И все-таки, даже если признать наши старые распри не более чем распрями историков, нашему единству грозит и другая опасность. Французы, давайте наберемся мужества, чтобы ее превозмочь. Многие из нас беспокоятся о том, чтобы нас возглавил именно тот вождь, а не иной. Чтобы восторжествовал именно тот строй, а не этот. Им уже мерещится на горизонте призрак несправедливости. Зачем осложнять себе жизнь? Сейчас не время бояться несправедливости, не время думать о личном. Если каменщик отдает все силы возведению собора, собор не причинит ему зла. От нас требуется только одно: чтобы мы воевали. Я чувствую, что надежно защищен от всякой несправедливости из-за того, что я лелею единственную мечту — вновь обрести в Тунисе товарищей по группе 2/33, с которыми жил вместе девять военных месяцев, а потом было беспощадное наступление немцев, стоившее нам двух третей наших экипажей, а потом бегство в Северную Африку накануне перемирия. Французы, хватит нам спорить о старшинстве, о почестях, о справедливости и о том, кто главнее. Ничего этого нам не предлагают. Нам предлагают винтовки. Их хватит на всех.
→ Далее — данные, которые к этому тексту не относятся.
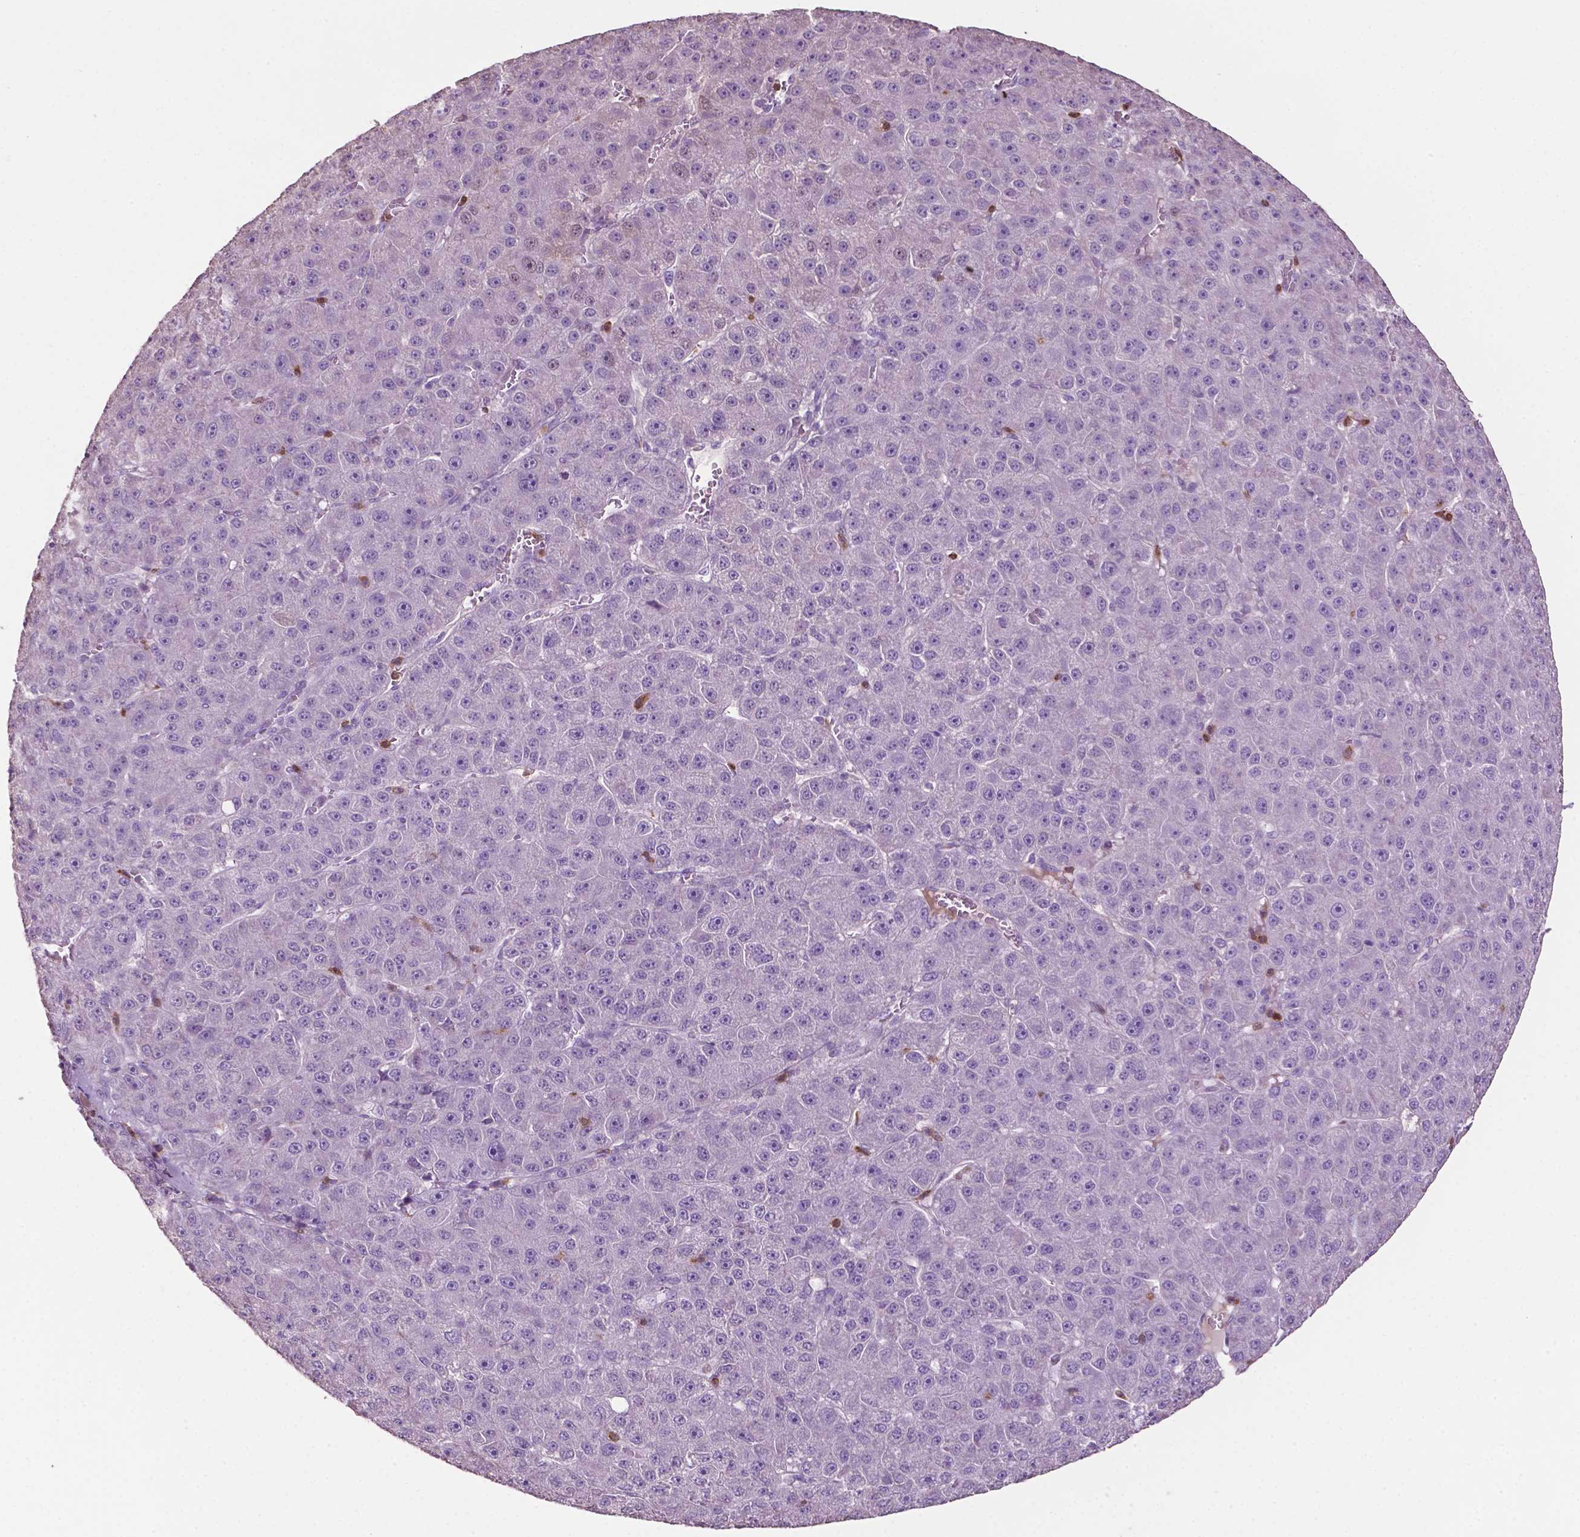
{"staining": {"intensity": "negative", "quantity": "none", "location": "none"}, "tissue": "liver cancer", "cell_type": "Tumor cells", "image_type": "cancer", "snomed": [{"axis": "morphology", "description": "Carcinoma, Hepatocellular, NOS"}, {"axis": "topography", "description": "Liver"}], "caption": "Tumor cells are negative for brown protein staining in liver cancer.", "gene": "TBC1D10C", "patient": {"sex": "male", "age": 67}}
Я бесконечно спокоен и обязан этим спокойствием тому, что не чувствую ни малейшего призвания играть роль судьи. Общность, к которой я примыкаю, — не партия и не секта: это моя родина. Временное общественное устройство Франции — дело французского правительства. Уж об этом-то позаботятся Англия и Соединенные Штаты. Наша задача — нажимать на гашетку пулемета, а потому не будем беспокоиться о вопросах, которые предстоит решить потом. Истинный наш вождь — Франция, обреченная на молчание. Будь прокляты все партийные, клановые и прочие розни!
Мы желаем теперь только одного (и мы вправе высказать это желание, поскольку оно всех нас объединяет) — подчиняться не политическим вождям, а военным, потому что честь, отдаваемая солдатом солдату, возвеличивает не того солдата, кому отдали честь, не партию, а Народ. Мы знаем, что такое власть для генерала де Голля и генерала Жиро: для них это служение. Они первые из тех, кто служит. И этого нам достаточно, потому что все распри, которые еще вчера могли нас остановить, сегодня потеряли значение или вовсе исчезли.
Вот, по-моему, итог, к которому мы пришли. Необходимо, чтобы наши друзья в Соединенных Штатах увидели истинное лицо Франции. Сейчас она представляется всему свету каким-то осиным гнездом. Это несправедливо. Слышно одних спорщиков. Молчуны не делают много шума…
Я предлагаю всем французам, молчавшим до сих пор, засвидетельствовать г-ну Корделлу Хэллу[6] наше истинное настроение; для этого мы должны один-единственный раз нарушить молчание и отправить ему — каждый от своего имени — такую телеграмму:
«Просим оказать нам честь, предоставив любую возможность служить. Желаем военной мобилизации всех французов, находящихся в Соединенных Штатах. Заранее согласны на любую организацию, которая будет признана целесообразной. Поскольку всякий раскол среди французов нам ненавистен, мы хотим, чтобы эта организация оставалась вообще вне политики».
Они там, в государственном департаменте, будут поражены тем, как много французов выскажется за единство. Что бы о нас ни думали, большинство из нас в глубине души питают лишь любовь к нашей цивилизации и к нашей родине.
Отринем все раздоры, французы. Когда мы на борту бомбардировщика заспорим с пятью или шестью «мессершмитами», наши былые споры покажутся нам смехотворными. Когда в 1940 году я возвращался с задания в изрешеченном пулями самолете, я с наслаждением пил превосходное перно в баре нашей эскадрильи. И выигрывал в кости рюмку перно то у товарища-роялиста, то у товарища-социалиста, то у лейтенанта Израэля, еврея, который был отважнее нас всех. И мы пили вместе, чувствуя, как бесконечно дороги друг другу.